Task requirements:
(1) In the article about David Ortiz's Hall of Fame visit, on what date was his Orientation Visit to Cooperstown?
(2) Write out the passage of the article on Ortiz's Hall of Fame visit from "Part of the" up to and including "it all meant.".

Extracted text:
▬▬▬▬▬▬

Ortiz overwhelmed by visit to Hall of Fame

Part of the HOFVISITS series
Written by: Bill Francis

David Ortiz was in the Hall of Fame Plaque Gallery, trying to take it all in and make sense of where he was and what it all meant.

“This is like a dream come true to be honest with you,” the awestruck slugger said. “I still can’t believe. It’s gonna take me a minute to get there. This is it. This is it.”

The Hall of Fame Class of 2022 member was in Cooperstown for his Orientation Visit afforded all new electees on May 2. He was wrapping up an afternoon of touring the Museum and was now taking questions from the assembled media, a half-dozen cameras recording his every word.

“Man, it has been a long road. This is my first time ever being in this room and when you walk around you get goosebumps,” an amazed Ortiz said. “As a kid, you know, it’s like these guys in this room, you look at a them and you’re like, ‘Wow!’ It’s impossible to be thought of as one of them. That’s what it seems like, especially when you know where I come from.

“But it’s an extreme honor. You’re talking about the greatest players that ever played the game. It’s a huge accomplishment. I still can’t believe it.”

In introducing Ortiz, Hall of Fame Chairman Jane Forbes Clark put the achievement in proper perspective.

“Here in our Plaque Gallery we are surrounded by 333 total plaques, 268 of them honoring the legendary careers of baseball’s legendary players,” Clark said. “Only one percent of all the men who ever played Major League Baseball are so honored in this Hall. And come July 24, David, your plaque will be right here with the members of our team, your new team.”

▬▬▬▬▬▬

Data lines:

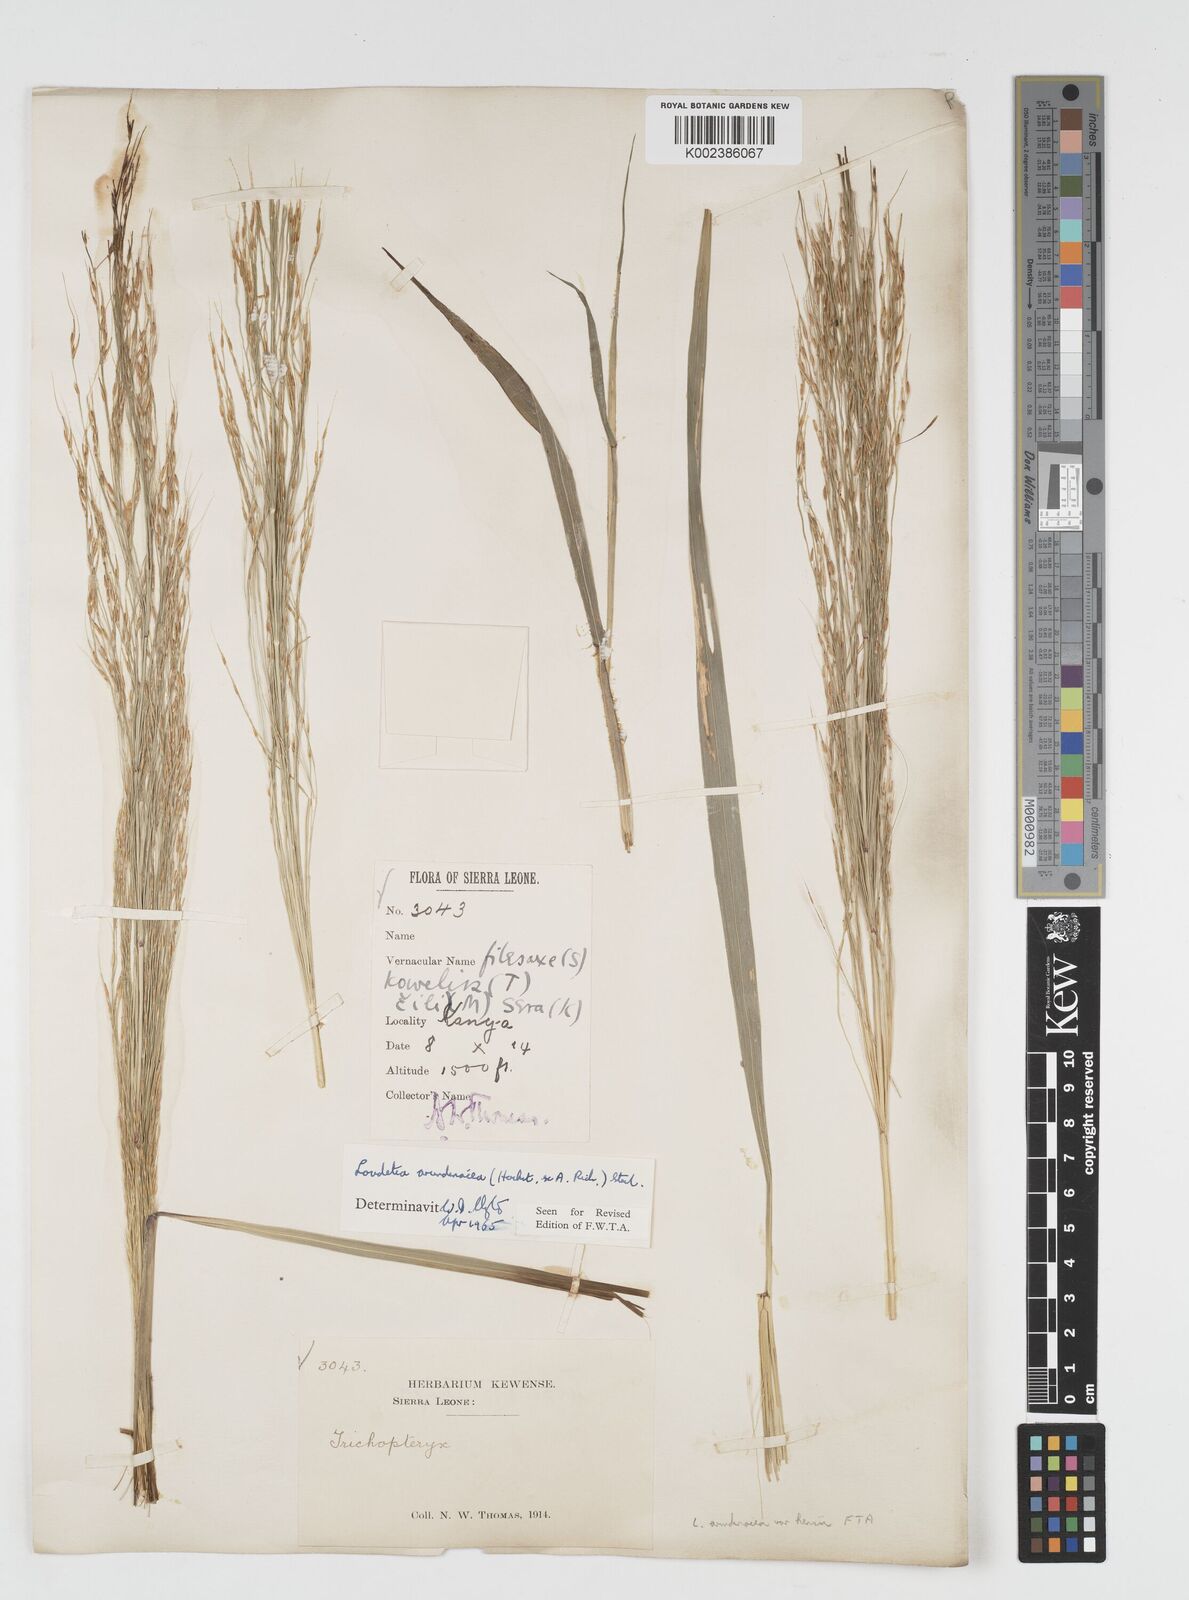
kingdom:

▬▬▬▬▬▬

Solutions by task:
(1) May 2

(2)
Part of the HOFVISITS series
Written by: Bill Francis

David Ortiz was in the Hall of Fame Plaque Gallery, trying to take it all in and make sense of where he was and what it all meant.